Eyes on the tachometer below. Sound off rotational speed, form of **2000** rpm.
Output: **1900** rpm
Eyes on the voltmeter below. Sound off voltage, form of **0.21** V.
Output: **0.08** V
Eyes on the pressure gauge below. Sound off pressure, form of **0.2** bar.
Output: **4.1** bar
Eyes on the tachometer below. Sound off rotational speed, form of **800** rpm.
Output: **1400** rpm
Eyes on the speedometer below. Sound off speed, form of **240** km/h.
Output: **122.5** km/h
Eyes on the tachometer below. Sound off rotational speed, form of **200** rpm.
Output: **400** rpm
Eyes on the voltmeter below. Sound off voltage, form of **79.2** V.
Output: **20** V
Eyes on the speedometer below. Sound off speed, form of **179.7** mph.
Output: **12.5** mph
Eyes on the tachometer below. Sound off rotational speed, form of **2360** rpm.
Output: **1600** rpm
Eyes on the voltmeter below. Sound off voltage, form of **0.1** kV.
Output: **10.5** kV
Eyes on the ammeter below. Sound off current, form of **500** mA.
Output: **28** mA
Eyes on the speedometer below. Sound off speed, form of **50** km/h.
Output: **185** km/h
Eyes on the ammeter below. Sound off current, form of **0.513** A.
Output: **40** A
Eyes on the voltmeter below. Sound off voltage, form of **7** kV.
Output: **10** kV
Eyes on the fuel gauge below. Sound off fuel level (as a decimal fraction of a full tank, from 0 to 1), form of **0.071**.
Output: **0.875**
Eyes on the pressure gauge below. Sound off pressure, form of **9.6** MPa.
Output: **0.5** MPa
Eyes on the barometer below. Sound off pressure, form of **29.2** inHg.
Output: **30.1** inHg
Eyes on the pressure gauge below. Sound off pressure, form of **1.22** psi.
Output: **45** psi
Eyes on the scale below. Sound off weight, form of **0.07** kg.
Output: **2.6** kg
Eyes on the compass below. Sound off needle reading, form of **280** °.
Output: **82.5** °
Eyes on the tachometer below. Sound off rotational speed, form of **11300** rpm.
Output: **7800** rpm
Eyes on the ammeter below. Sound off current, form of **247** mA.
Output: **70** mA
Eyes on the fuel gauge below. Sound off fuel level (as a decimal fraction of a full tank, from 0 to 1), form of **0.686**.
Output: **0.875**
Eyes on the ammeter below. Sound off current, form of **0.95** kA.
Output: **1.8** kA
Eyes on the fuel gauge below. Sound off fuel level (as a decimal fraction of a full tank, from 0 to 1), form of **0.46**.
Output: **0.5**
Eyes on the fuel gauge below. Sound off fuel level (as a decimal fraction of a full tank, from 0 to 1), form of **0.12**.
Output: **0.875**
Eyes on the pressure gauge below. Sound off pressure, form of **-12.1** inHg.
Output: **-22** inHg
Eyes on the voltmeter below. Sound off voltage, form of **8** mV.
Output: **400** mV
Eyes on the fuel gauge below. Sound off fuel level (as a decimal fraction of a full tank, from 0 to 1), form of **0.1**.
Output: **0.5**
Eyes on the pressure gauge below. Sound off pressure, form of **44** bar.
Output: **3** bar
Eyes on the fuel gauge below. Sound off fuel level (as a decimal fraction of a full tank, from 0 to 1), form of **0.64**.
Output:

### PROBLEM
Render all of the items above as a numbered list, omitting any blank lines.

### SOLUTION
1. Eyes on the tachometer below. Sound off rotational speed, form of **2000** rpm.
2. Output: **1900** rpm
3. Eyes on the voltmeter below. Sound off voltage, form of **0.21** V.
4. Output: **0.08** V
5. Eyes on the pressure gauge below. Sound off pressure, form of **0.2** bar.
6. Output: **4.1** bar
7. Eyes on the tachometer below. Sound off rotational speed, form of **800** rpm.
8. Output: **1400** rpm
9. Eyes on the speedometer below. Sound off speed, form of **240** km/h.
10. Output: **122.5** km/h
11. Eyes on the tachometer below. Sound off rotational speed, form of **200** rpm.
12. Output: **400** rpm
13. Eyes on the voltmeter below. Sound off voltage, form of **79.2** V.
14. Output: **20** V
15. Eyes on the speedometer below. Sound off speed, form of **179.7** mph.
16. Output: **12.5** mph
17. Eyes on the tachometer below. Sound off rotational speed, form of **2360** rpm.
18. Output: **1600** rpm
19. Eyes on the voltmeter below. Sound off voltage, form of **0.1** kV.
20. Output: **10.5** kV
21. Eyes on the ammeter below. Sound off current, form of **500** mA.
22. Output: **28** mA
23. Eyes on the speedometer below. Sound off speed, form of **50** km/h.
24. Output: **185** km/h
25. Eyes on the ammeter below. Sound off current, form of **0.513** A.
26. Output: **40** A
27. Eyes on the voltmeter below. Sound off voltage, form of **7** kV.
28. Output: **10** kV
29. Eyes on the fuel gauge below. Sound off fuel level (as a decimal fraction of a full tank, from 0 to 1), form of **0.071**.
30. Output: **0.875**
31. Eyes on the pressure gauge below. Sound off pressure, form of **9.6** MPa.
32. Output: **0.5** MPa
33. Eyes on the barometer below. Sound off pressure, form of **29.2** inHg.
34. Output: **30.1** inHg
35. Eyes on the pressure gauge below. Sound off pressure, form of **1.22** psi.
36. Output: **45** psi
37. Eyes on the scale below. Sound off weight, form of **0.07** kg.
38. Output: **2.6** kg
39. Eyes on the compass below. Sound off needle reading, form of **280** °.
40. Output: **82.5** °
41. Eyes on the tachometer below. Sound off rotational speed, form of **11300** rpm.
42. Output: **7800** rpm
43. Eyes on the ammeter below. Sound off current, form of **247** mA.
44. Output: **70** mA
45. Eyes on the fuel gauge below. Sound off fuel level (as a decimal fraction of a full tank, from 0 to 1), form of **0.686**.
46. Output: **0.875**
47. Eyes on the ammeter below. Sound off current, form of **0.95** kA.
48. Output: **1.8** kA
49. Eyes on the fuel gauge below. Sound off fuel level (as a decimal fraction of a full tank, from 0 to 1), form of **0.46**.
50. Output: **0.5**
51. Eyes on the fuel gauge below. Sound off fuel level (as a decimal fraction of a full tank, from 0 to 1), form of **0.12**.
52. Output: **0.875**
53. Eyes on the pressure gauge below. Sound off pressure, form of **-12.1** inHg.
54. Output: **-22** inHg
55. Eyes on the voltmeter below. Sound off voltage, form of **8** mV.
56. Output: **400** mV
57. Eyes on the fuel gauge below. Sound off fuel level (as a decimal fraction of a full tank, from 0 to 1), form of **0.1**.
58. Output: **0.5**
59. Eyes on the pressure gauge below. Sound off pressure, form of **44** bar.
60. Output: **3** bar
61. Eyes on the fuel gauge below. Sound off fuel level (as a decimal fraction of a full tank, from 0 to 1), form of **0.64**.
62. Output:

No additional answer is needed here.